Load testing Python chat app using RAG with Locust
This article provides the process to perform load testing on a Python chat application using the RAG pattern with Locust, a popular open-source load testing tool. The primary objective of load testing is to ensure that the expected load on your chat application does not exceed the current Azure OpenAI Transactions Per Minute (TPM) quota. By simulating user behavior under heavy load, you can identify potential bottlenecks and scalability issues in your application. This process is crucial for ensuring that your chat application remains responsive and reliable, even when faced with a high volume of user requests.

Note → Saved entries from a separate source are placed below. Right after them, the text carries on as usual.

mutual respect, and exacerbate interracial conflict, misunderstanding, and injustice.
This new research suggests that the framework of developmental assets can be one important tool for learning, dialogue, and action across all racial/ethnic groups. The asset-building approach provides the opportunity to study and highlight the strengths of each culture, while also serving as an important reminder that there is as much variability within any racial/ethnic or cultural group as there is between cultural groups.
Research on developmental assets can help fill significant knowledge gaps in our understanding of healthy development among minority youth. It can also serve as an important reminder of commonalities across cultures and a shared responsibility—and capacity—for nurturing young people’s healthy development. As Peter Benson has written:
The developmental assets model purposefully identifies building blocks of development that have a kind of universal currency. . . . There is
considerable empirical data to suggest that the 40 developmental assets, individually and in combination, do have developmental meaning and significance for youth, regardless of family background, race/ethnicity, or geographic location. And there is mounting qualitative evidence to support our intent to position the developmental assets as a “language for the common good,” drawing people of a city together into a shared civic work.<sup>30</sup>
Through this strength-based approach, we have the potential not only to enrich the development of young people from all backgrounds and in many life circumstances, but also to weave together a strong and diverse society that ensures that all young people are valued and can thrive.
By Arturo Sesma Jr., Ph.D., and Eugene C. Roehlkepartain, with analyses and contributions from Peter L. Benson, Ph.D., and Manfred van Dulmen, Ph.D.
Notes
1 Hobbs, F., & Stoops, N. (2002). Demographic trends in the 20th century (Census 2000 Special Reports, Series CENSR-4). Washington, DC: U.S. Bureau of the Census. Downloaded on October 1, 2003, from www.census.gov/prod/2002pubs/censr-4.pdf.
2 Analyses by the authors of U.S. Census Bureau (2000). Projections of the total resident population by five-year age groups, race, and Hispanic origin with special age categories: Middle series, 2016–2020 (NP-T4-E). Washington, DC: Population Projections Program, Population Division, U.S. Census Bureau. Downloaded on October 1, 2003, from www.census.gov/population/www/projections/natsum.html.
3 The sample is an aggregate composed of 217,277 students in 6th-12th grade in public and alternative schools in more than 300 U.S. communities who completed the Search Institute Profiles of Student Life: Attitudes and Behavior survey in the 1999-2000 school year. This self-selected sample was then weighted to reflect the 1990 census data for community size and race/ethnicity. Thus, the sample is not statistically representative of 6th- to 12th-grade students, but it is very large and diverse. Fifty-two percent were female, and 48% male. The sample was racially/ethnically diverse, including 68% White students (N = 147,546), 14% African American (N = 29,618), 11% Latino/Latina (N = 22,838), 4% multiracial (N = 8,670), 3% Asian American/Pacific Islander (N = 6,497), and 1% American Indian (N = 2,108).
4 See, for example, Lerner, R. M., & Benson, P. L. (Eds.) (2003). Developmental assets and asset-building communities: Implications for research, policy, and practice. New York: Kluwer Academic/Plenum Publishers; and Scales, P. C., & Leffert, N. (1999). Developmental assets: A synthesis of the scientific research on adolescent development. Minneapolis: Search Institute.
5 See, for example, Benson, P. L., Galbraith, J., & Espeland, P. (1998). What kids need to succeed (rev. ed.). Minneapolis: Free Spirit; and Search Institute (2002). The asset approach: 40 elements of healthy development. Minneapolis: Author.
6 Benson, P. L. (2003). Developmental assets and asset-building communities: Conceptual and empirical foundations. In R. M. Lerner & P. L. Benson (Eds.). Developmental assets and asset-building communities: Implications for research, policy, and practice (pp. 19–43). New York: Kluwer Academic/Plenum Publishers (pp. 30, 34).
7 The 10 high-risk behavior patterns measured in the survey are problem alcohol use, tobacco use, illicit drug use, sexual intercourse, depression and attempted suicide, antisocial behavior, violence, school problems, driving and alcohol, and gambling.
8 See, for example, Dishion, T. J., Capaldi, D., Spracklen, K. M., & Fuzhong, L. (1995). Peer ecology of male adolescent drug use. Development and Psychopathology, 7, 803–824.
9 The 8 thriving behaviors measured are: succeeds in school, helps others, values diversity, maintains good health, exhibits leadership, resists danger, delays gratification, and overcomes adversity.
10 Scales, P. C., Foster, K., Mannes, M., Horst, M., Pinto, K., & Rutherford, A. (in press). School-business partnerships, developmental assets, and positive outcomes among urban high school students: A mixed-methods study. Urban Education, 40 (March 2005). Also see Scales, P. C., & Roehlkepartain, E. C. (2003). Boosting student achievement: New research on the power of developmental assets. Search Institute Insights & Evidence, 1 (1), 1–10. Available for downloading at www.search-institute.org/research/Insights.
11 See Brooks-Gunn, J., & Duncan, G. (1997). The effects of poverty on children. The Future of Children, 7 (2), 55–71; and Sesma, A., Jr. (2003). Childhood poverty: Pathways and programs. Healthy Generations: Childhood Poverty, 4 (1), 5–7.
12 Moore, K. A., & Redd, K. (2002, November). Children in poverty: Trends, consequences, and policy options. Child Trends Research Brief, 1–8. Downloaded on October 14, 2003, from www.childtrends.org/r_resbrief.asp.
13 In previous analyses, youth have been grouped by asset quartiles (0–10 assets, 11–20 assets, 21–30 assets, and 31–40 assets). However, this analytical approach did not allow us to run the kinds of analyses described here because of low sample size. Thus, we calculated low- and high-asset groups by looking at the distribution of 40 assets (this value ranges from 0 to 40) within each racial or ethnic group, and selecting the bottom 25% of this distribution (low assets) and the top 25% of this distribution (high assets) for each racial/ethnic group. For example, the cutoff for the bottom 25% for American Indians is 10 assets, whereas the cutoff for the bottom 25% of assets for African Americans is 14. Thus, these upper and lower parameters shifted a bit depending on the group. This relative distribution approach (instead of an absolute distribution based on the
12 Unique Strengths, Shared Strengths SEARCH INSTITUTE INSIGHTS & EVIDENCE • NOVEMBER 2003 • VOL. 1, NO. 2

Watch the demonstration video to understand more about load testing the chat app.
Prerequisites
Azure subscription. Create one for free
Access granted to Azure OpenAI in the desired Azure subscription. Currently, access to this service is granted only by application. You can apply for access to Azure OpenAI by completing the form at https://aka.ms/oai/access.
Dev containers are available for both samples, with all dependencies required to complete this article. You can run the dev containers in GitHub Codespaces (in a browser) or locally using Visual Studio Code.
- You only need a GitHub account
Python chat app with RAG - if you configured your chat app to use one of the load balancing solutions, this article will help you test the load balancing. The load balancing solutions includ Azure Container Apps.
Open Load test sample app
The load test is in Python chat app repository. You need to return to that dev container to complete these steps.
Run the test
Install the dependencies for the load test.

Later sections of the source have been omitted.